** Original Sender: Helge Horch Helge.Horch@munich.netsurf.de
At 18:55 30.07.99 -0400, Chris Norton wrote:
I will admit to having used i-vars directly in the past. At the time, it seemed like a good way to ensure privacy, but upon reflection I decided that this was silly. Any developer can just add his/her own accessor. So now my practice is to create accessors, but label them as "private" and put them into "private" method categories. Since Smalltalk does not enforce privacy, we have to assume that our fellows will adhere to our "code of conduct".
</Soapbox>
<DÈjý vu> I like the way Kent Beck reasons about it. In [SBPP] he lists *both* "Direct Variable Access" (p.89) and "Indirect Variable Access" (p.91) as valid coding patterns, alluding to the obvious schizophrenia, and mentioning encapsulation and dogmatism. ([SWS] is leaning towards indirect-only, IIRC.) In his recent [GTBS], featuring a reprint of his 1993 SmalltalkReport column "To Accessor or Not to Accessor", I found his leading remarks from today's view most interesting: "[...] It wasn't until I rewrote the while thing as patterns for the book [SBPP] that I realized the key issue here is communication." (The column itself stresses the importance of consistency in one's ways.) His conclusive remark: "Anyway, if this one bugs you, ignore it, all except the part about making accessors private by default."
Helge:
I am very glad you posted the Kent Beck quotes. I was fully intending to do the same, but for once I remembered to read to the end of the message list before prematurely responding.
All:
I fully agree with KB's position (squarely on the fence, judging each case on its merits). But I would like to add the following observations:
1. Finding all references to an instance variable in a class hierarchy is even easier than finding all senders of some message, because there is no ambiguity with respect to which class implements the name (when renaming methods, care must be taken to only rename those message sends where the receiver will be an instance of a class where the method was renamed). Since this is so, changing the name or structure of the slots of an object is easier than changing its interface. A design change that would require renaming or removing an instance variable would very likely also require renaming or removing the associated accessor and mutator methods. So the debate centers on those few cases where the accessors/mutators would remain, but the instance variable(s) would not (e.g., the Point example already mentioned).

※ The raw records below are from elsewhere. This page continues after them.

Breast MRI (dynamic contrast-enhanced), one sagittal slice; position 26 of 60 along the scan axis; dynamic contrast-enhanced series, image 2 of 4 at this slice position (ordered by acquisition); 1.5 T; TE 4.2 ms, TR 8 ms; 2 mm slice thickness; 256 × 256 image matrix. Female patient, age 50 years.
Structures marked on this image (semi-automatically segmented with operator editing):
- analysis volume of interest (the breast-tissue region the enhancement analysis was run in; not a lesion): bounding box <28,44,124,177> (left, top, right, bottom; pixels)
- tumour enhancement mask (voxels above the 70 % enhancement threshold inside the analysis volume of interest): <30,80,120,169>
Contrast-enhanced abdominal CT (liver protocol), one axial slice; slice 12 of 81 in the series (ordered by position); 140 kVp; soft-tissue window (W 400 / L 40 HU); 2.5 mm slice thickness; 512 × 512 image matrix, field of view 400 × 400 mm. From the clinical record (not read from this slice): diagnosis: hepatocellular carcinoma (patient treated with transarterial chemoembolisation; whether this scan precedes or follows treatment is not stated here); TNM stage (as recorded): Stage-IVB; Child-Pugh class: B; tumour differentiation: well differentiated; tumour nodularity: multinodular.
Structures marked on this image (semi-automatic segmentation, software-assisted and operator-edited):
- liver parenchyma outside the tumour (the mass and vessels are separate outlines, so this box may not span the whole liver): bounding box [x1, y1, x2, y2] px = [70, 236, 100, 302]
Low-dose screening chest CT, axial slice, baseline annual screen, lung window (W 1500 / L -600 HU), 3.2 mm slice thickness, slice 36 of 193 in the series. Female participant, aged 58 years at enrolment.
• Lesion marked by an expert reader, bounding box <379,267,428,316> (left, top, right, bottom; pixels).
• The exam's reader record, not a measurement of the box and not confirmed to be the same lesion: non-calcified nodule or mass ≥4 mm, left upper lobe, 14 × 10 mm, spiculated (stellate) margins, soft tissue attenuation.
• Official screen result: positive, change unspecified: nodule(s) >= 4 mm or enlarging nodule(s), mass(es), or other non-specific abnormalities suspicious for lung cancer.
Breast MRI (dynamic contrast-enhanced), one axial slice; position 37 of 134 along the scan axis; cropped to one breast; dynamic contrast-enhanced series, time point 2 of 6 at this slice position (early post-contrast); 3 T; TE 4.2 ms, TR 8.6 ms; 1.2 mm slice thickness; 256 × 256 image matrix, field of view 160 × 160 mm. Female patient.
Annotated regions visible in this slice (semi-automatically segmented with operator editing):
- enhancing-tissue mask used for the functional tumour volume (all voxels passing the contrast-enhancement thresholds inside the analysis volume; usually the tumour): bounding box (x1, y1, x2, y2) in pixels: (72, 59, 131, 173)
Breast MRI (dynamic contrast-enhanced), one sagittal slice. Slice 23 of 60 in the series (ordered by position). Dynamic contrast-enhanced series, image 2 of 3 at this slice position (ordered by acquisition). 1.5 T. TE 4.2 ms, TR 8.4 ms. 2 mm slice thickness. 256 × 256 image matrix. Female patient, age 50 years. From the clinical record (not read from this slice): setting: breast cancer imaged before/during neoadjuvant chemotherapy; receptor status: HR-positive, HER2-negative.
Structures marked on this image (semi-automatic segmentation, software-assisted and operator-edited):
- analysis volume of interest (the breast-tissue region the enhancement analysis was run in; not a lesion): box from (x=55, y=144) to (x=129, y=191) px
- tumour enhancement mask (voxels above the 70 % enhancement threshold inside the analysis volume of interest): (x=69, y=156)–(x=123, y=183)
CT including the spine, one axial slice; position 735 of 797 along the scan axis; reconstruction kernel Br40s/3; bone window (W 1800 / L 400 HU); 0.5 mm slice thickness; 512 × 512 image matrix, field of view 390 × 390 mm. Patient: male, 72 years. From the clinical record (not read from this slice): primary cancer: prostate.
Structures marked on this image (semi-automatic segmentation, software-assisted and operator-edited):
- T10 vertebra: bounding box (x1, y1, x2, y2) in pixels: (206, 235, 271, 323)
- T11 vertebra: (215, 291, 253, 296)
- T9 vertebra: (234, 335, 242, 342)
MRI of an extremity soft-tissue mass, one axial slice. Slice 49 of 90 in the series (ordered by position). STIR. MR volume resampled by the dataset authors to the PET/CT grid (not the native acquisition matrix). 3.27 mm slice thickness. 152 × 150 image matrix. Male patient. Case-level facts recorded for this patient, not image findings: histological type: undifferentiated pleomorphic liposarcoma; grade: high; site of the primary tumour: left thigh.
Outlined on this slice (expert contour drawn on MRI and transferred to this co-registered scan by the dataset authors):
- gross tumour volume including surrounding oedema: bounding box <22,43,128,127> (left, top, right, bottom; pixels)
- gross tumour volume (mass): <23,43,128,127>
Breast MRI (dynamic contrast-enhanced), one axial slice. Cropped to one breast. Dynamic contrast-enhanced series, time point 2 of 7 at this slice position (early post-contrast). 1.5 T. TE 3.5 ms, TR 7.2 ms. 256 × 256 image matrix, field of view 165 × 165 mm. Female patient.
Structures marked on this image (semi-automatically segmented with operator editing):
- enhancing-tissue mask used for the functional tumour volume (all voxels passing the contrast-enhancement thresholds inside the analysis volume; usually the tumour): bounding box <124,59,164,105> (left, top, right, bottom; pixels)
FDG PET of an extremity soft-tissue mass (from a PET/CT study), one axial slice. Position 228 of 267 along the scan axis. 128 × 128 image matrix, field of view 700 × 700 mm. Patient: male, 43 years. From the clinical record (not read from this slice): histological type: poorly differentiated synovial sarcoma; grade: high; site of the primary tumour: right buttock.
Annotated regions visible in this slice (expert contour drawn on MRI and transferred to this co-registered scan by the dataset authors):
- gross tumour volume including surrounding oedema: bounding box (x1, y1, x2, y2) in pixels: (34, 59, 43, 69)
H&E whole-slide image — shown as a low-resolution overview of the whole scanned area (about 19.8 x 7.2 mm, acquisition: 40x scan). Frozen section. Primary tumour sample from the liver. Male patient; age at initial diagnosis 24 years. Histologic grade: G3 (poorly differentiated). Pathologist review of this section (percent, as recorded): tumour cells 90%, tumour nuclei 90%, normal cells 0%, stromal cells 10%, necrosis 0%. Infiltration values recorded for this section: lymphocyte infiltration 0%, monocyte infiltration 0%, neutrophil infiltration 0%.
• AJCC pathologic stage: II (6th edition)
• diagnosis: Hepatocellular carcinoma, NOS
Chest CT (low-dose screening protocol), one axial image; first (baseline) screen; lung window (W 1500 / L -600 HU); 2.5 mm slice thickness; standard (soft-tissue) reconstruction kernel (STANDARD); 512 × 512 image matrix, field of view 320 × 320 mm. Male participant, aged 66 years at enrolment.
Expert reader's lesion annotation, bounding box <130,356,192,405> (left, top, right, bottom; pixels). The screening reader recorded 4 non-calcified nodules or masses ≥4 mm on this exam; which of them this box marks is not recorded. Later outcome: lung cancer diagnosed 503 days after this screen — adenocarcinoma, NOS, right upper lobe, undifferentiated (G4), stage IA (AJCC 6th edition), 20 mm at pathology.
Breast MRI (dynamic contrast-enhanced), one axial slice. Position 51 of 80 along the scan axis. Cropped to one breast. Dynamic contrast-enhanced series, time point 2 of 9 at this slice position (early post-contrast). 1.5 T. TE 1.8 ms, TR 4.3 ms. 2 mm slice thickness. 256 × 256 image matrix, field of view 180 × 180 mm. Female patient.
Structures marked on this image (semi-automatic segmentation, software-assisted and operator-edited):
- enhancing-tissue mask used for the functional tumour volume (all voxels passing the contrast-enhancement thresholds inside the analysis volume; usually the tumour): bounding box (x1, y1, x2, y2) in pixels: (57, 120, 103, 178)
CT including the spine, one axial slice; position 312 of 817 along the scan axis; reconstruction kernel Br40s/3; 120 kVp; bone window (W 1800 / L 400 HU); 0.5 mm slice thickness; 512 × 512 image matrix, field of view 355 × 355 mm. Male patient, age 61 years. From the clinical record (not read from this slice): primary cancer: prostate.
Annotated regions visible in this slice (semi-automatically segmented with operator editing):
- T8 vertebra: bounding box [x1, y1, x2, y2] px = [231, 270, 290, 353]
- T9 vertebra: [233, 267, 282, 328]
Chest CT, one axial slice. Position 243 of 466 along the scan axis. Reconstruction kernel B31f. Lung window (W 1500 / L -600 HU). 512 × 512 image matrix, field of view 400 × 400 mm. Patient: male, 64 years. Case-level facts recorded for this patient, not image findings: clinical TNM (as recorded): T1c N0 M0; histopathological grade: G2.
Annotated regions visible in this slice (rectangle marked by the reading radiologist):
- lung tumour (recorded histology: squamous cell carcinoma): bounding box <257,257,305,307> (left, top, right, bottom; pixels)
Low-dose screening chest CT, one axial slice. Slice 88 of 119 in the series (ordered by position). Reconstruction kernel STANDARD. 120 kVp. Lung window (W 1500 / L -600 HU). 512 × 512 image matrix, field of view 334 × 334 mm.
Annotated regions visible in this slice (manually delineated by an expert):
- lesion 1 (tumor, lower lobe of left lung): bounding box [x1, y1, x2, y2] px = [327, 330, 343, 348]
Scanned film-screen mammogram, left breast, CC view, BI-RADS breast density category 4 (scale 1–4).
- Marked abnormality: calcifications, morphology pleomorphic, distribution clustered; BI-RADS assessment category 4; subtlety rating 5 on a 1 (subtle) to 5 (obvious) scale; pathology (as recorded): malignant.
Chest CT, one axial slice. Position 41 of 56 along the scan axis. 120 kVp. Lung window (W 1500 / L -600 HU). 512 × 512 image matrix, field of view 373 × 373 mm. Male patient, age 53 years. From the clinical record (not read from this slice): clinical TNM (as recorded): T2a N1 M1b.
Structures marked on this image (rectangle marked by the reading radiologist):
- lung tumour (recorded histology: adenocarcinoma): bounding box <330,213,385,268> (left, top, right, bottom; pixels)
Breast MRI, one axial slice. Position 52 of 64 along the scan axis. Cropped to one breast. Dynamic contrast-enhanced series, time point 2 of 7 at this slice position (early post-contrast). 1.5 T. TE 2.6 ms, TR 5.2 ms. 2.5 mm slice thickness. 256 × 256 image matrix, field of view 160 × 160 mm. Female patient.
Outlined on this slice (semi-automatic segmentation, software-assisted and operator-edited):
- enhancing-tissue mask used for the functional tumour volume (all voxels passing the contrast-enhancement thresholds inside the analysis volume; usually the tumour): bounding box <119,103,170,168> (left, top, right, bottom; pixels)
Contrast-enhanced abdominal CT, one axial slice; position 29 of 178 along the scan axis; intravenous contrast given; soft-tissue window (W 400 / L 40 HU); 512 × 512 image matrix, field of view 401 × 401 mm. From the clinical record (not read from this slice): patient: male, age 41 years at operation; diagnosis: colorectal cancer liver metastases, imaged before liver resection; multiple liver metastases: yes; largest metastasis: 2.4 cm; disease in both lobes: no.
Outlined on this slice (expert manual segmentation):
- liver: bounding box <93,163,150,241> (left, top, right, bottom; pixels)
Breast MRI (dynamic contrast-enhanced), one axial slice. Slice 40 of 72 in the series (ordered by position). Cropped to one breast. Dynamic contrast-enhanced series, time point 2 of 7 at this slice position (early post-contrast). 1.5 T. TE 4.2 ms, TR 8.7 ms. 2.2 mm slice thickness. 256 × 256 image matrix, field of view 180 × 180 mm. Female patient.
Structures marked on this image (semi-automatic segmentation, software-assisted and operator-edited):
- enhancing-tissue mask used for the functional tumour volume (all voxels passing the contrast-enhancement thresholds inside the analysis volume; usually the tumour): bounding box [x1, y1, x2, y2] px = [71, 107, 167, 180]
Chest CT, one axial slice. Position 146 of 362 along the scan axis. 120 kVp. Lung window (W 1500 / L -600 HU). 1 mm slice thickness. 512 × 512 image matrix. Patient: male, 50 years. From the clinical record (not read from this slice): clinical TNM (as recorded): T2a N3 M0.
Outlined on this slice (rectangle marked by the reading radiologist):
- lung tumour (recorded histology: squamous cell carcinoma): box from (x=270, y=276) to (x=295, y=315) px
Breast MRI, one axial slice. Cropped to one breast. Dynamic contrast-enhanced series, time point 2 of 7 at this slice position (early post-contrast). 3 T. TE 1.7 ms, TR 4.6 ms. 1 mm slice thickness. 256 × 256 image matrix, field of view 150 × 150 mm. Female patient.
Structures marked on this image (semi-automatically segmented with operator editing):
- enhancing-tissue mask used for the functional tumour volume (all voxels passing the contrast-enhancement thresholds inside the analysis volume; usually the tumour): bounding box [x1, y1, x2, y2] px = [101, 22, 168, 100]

2. All classes in Smalltalk can be changed by any programmer. If an instance variable offends thee, thou mayest rename or remove it. Same goes for methods. Similarly, any programmer can add methods to a class to access otherwise encapsulated instance varibles--and can also use #instVarAt: and #instVarAt:put: to defeat any message-based encapsulation of an instance variable. However, this does not mean that one should give up on the attempt to use method-mediated encapsulation of state in order to enforce invariants and/or constraints. If object encapsulation had no value, then OOP would be pointless.
3. Barbara Liskov, in her speech at OOPSLA '87 in Orlando, noted that Smalltalk-style class inheritance (where any subclass has full access to the internals of its superclasses) breaks encapsulation. The issue here is that one source may provide a framework class meant to be subclassed, another programmer may create a subclass, which then breaks when the code is ported to a new version of the framework where one or more instance variables (for example) have been renamed or removed (perhaps due to a design change, such as converting Point from cartesian to polar). This is where the issue of direct access to instance variables may bite the hardest. On the other hand, the same issue is present with respect to methods, whether public or private.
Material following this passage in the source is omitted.